M. Michel, vannier à Ogéviller, est tombé à bas d'un boeuf sur lequel il était monté en rentrant des champs. Il a succombé quelques instants après.


27 juillet 1884
Avricourt. - Dans la commune de Deutsch-Avricourt la rougeole et la fièvre scarlatine font, depuis quelque temps, tant de ravages parmi les enfants qu'on a dû fermer l'école. A Moussey, village voisin, les mêmes maladies règnent sur les enfants et les jeunes gens. Dix personnes sont mortes en huit jours, et plus de trente autres ont été atteintes. L'épidémie n'est que locale et on l'attribue à l'imprudence des habitants qui auraient mangé des poissons à demi-morts pêchés dans les étangs pendant les fortes chaleurs de la dernière quinzaine.


6 août 1884
En surveillant ces jours derniers une pièce de blé appartenant à la ferme de la Prise, sur le territoire d'Emberménil, un des gardiens tira sur un
sanglier que l'obscurité empêcha de suivre. Trois personnes se rendirent le lendemain sur la place et ne tardèrent pas à retrouver l'animal qui n'était que blessé à l'épaule et commençait à prendre sa course, quand le fermier, M. Esselin, lui sauta bravement sur le dos et saigna au couteau sa monture qui était un ragot de 75 kil.

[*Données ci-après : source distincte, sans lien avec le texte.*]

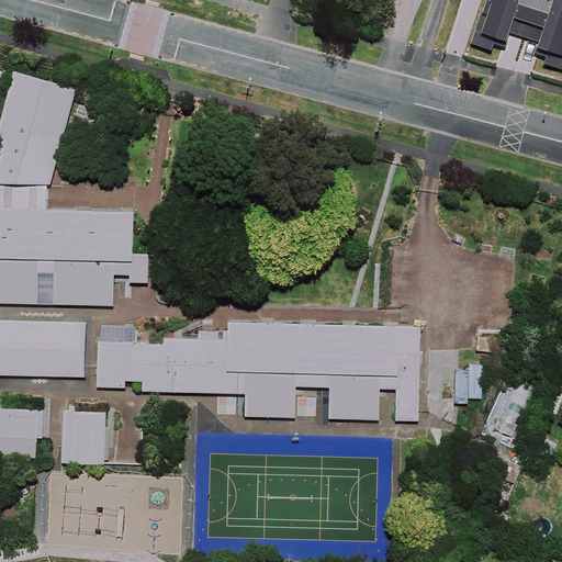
[(0,180),(56,182),(78,87),(14,72),(0,134),(0,180)]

L'école communale de Xousse vient d'être fermée pour quinze jours, en raison d'une épidémie de rougeole, qui sévit sur les enfants de cette commune.


8 août 1884
Les élèves de l'école de Vaucourt ont détruit, cette année, 69,700 hannetons ;

20 août 1884
Une montre en argent estimée 58 fr. a été volée au sieur Mercier, propriétaire à Blémerey. L'auteur de ce vol est inconnu.


23 octobre 1884
Tamponnement. - Dimanche, 19 octobre, le train quittant Avricourt à 8 h. 35 du matin et se dirigeant sur Cirey, a tamponné, entre les stations de Gogney et Foulcrey, à la hauteur du kilomètre 400, un cheval qui suivait la voie.
Le mécanicien n'a pu arrêter à temps la machine et le cheval a été littéralement broyé. Fort heureusement, il n'y a pas eu déraillement. Trois
autres chevaux, qui suivaient aussi la voie, ont pu s'échapper à temps.


25 octobre 1884
Vol. - M. Masson, homme d'équipe au chemin de fer, à Igney, a été attaqué, le 20 octobre, par plusieurs jeunes gens de Blâmont qui lui ont enlevé sa montre ; il n'a pu donner aucune indication sur les auteurs du vol.


8 novembre 1884
M. Gérardin, marchand de vin à Ancerviller, canton de Blâmont, revenait dernièrement (1er novembre) de voyage, lorsqu'arrivé près dudit village d'Ancerviller, ses chevaux s'emportèrent. Ayant voulu descendre de voiture, M. Gérardin fut pris dans les guides et tomba sous les roues de sa voiture.
C'est en vain, ajoute la Dépêche, que les premiers secours lui furent donnés: la colonne vertébrale était cassée et quelques heures après il expirait chez lui dans d'atroces souffrances.


20 novembre 1884
M. Carier, de Domjevin, a reçu un coup de pied de cheval qui lui a cassé la jambe.


8 décembre 1884
Un vol de vin et de bouteilles, estimé 100 fr., à été commis, le 3 décembre, au préjudice de Mme veuve Leroy, demeurant à Herbéviller. L'auteur est inconnu.


18 décembre 1884
Dépenses scolaires. - On écrit d'Avricourt à la Meurthe :
« Monsieur le Rédacteur,
» L'information que j'ai l'honneur de vous communiquer mérite, je crois, l'honneur de la publicité.
» Le croirait-on?
» On vient de dépenser soixante mille francs pour la construction d'un groupe scolaire à la gare d'Igney-Avricourt ; et lorsqu'il s'est agi d'installer les directrices de l'école de filles et de l'école enfantine, on a été obligé de louer un appartement en dehors des bâtiments scolaires pour loger cette dernière!
» Ne devrait-on pas décerner les palmes académiques à l'architecte qui, avec soixante mille francs, ne trouve pas le moyen de loger trois ménages, tandis que, pour trente mille francs, le département a fait construire vis-à-vis une caserne de gendarmerie dans laquelle cinq gendarmes mariés se trouvent convenablement logés ?
» Un conseiller municipal d'Igney, J. P. »


28 décembre 1884
Nécrologies. - Nous apprenons avec le plus vif regret la mort de M. l'abbé Robinet, curé de Leintrey, depuis 1856, pieusement décédé, à l'âge de 62 ans, dans la nuit du 25 au 26 décembre, après une courte maladie. Le service funèbre du regretté défunt sera célébré à Leintrey le lundi 29 décembre, à 10 heures du matin.
M. l'abbé Robinet faisait partie de l'Association de prières.